Keolis is such a villainous company that it seems that the bosses go out of their way to do things that will encourage the community to side with the workers. On the Teamsters Local 533 website, the list of “bad behavior from a bad actor,” all there “in case the community has forgotten,” includes disciplining a driver for asking a rider to wear a mask during the pandemic, refusing to enforce federally mandated mask-wearing on public buses, and threatening to have the local’s president arrested for handing out masks on public property. Keolis disciplined a driver for bringing cleaning supplies to work because the company wasn’t providing them, underfunded the workers’ healthcare trust fund (which provoked a lawsuit) … and the list goes on.
Meanwhile, the union has gotten creative in how it portrays the bosses as it seeks to win community support. One such instance was dubbed the “Battle of Milk Run.”
Before the early August strike, there was a driver who had just had a baby. Michael picked up the story: “They weren’t allowing her to get off the bus to pump her breast milk. She asked for a private area instead of doing it on the bus. They gave her this nasty, dirty shower room that was never cleaned, and gave her a key, but then the key all of a sudden wasn’t operational. Then they claimed that they lost the key. This went on for several weeks.”
The union took action, standing with a big banner that reads “Keolis Transit hates lactating mothers and their babies!!” at a prominent downtown location. The banner also urged people to contact a Keolis executive and “ask him why” and included his phone number.
“The company capitulated an hour after we went public” and, Michael said, “an hour later, they found the key.”
During the August strike, they won public support through sharing the story of Michael’s own now 11-year-old son, Logan, who was born with congenital absence of tibia and had an operation at age 17 months to amputate both his legs. The union posted the story on Twitter. In Michael Lansborough’s words: “When Keolis first took over the transit system contract, I was trying to get Logan some new prosthetic legs but the company making the legs told me that [the insurance company] had informed them that I had been terminated from Keolis employment — which is untrue. I had never missed work other than doctor’s appointments, while Keolis always continued to deduct my premiums.”
A Part of “Striketober”
Negotiations begin again with Keolis on Monday, October 18. Michael Lansborough is part of the union’s negotiating team. Until then, the strike continues.
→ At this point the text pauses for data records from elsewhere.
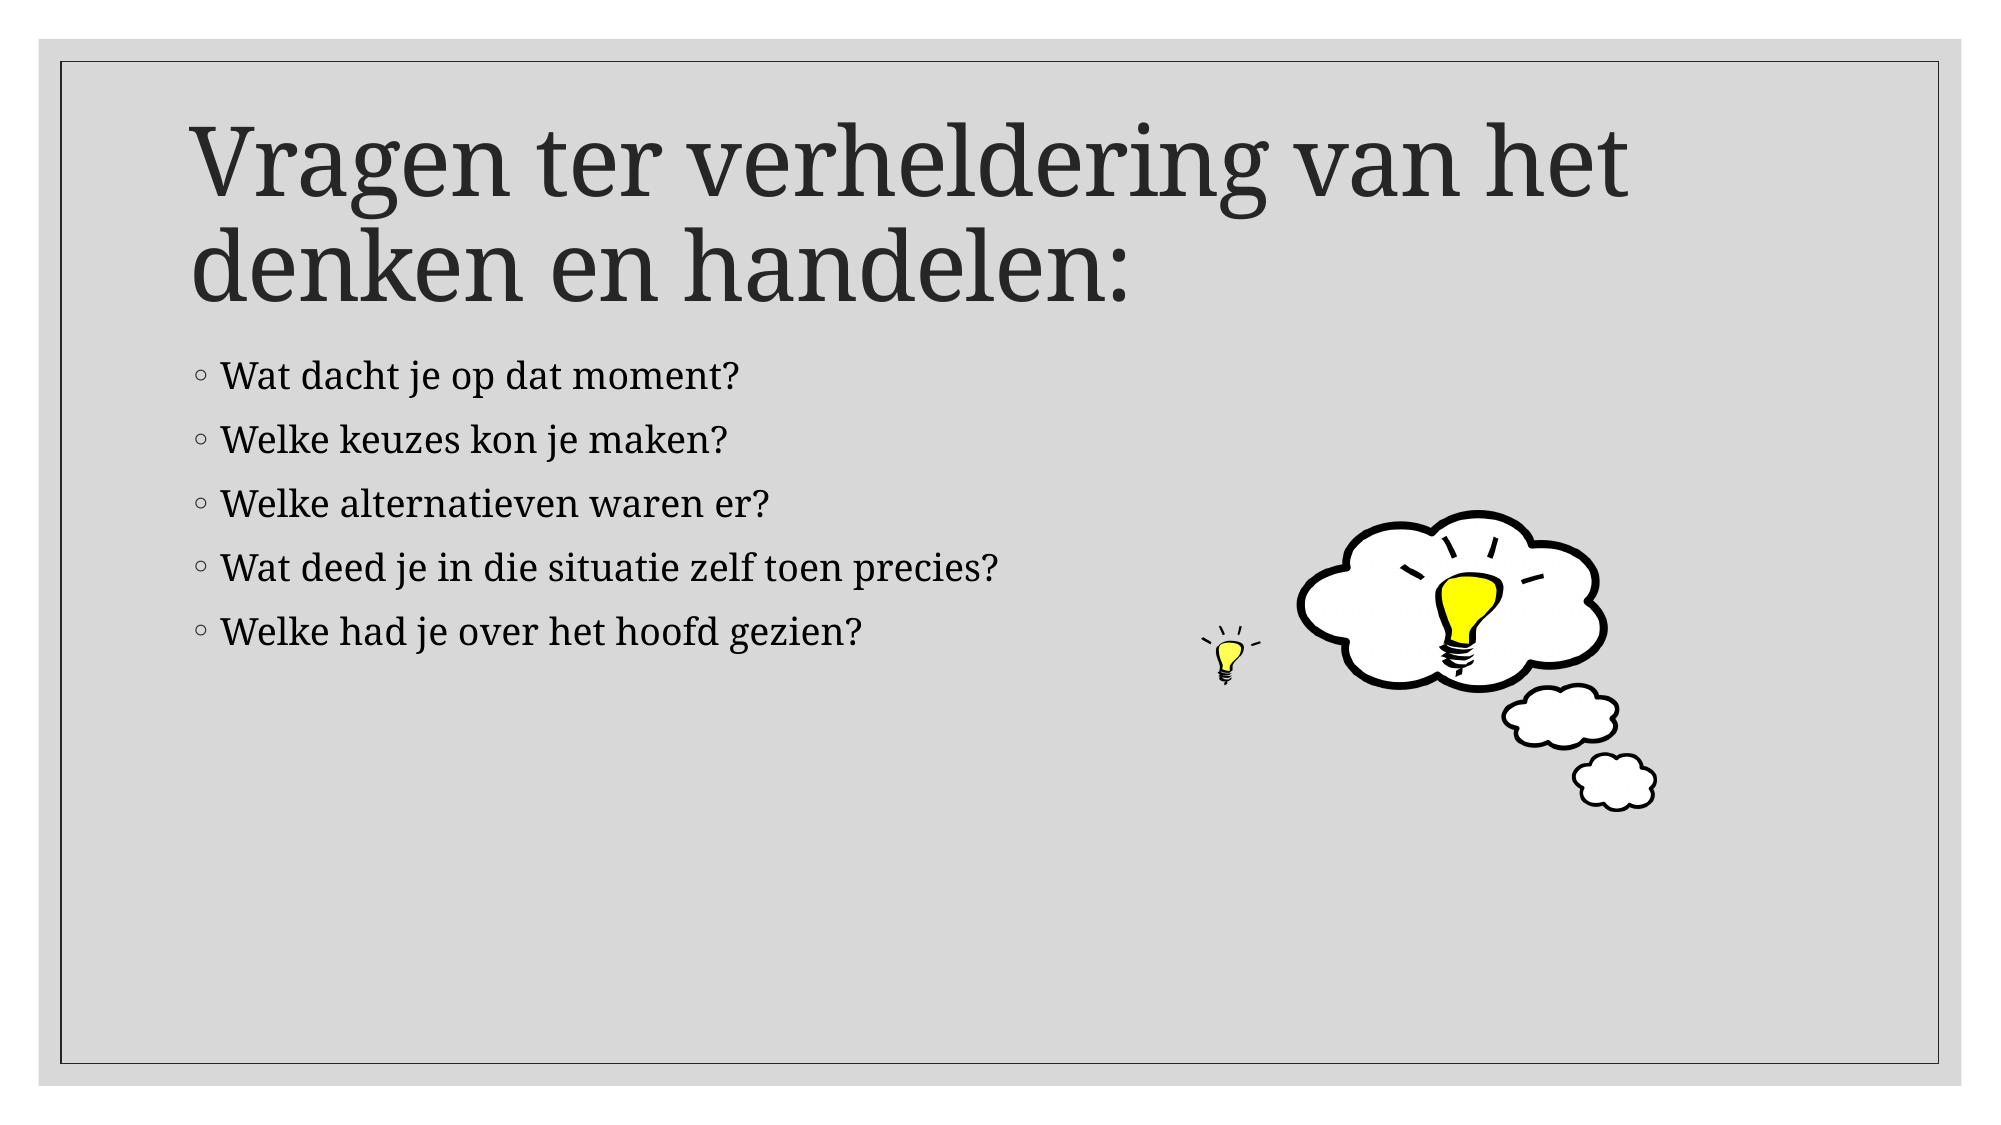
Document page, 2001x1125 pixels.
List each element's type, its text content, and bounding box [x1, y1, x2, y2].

title Vragen ter verheldering van het denken en handelen: [174, 105, 1825, 331]
picture [1201, 510, 1657, 812]
list Wat dacht je op dat moment? Welke keuzes kon je maken? Welke alternatieven waren er? Wat deed je in die situatie zelf toen precies? Welke had je over het hoofd gezien? [174, 345, 1825, 977]
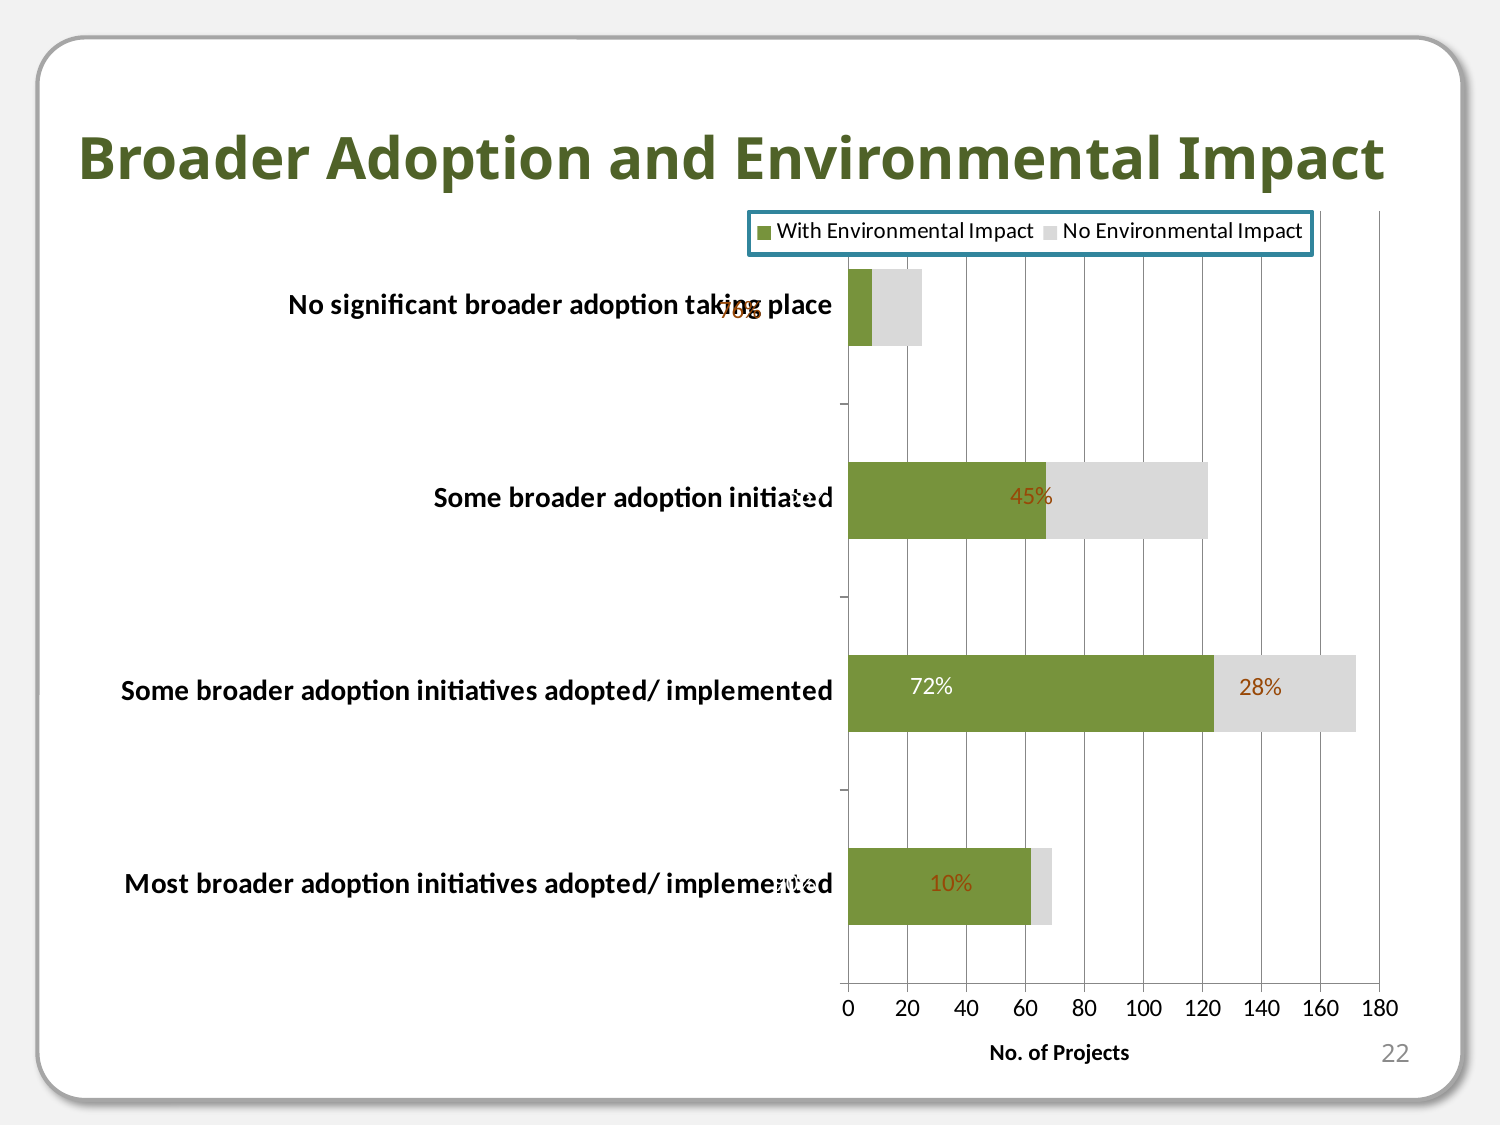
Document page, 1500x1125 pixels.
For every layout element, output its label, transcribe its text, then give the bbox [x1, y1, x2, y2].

Asked his thoughts about the upsurge in labor militancy taking part across the country, of which the Reno strike is now a part, Michael was very clear. “I believe corporate America thinks their abusive ways are acceptable. Finally, people are gathering their voices together so they can be heard. If more people would do it, not only workers in unions but in unorganized occupations, if we all gathered together, well 100 voices are louder than 1. The unorganized need to be organized so we can all have the protections of the union.”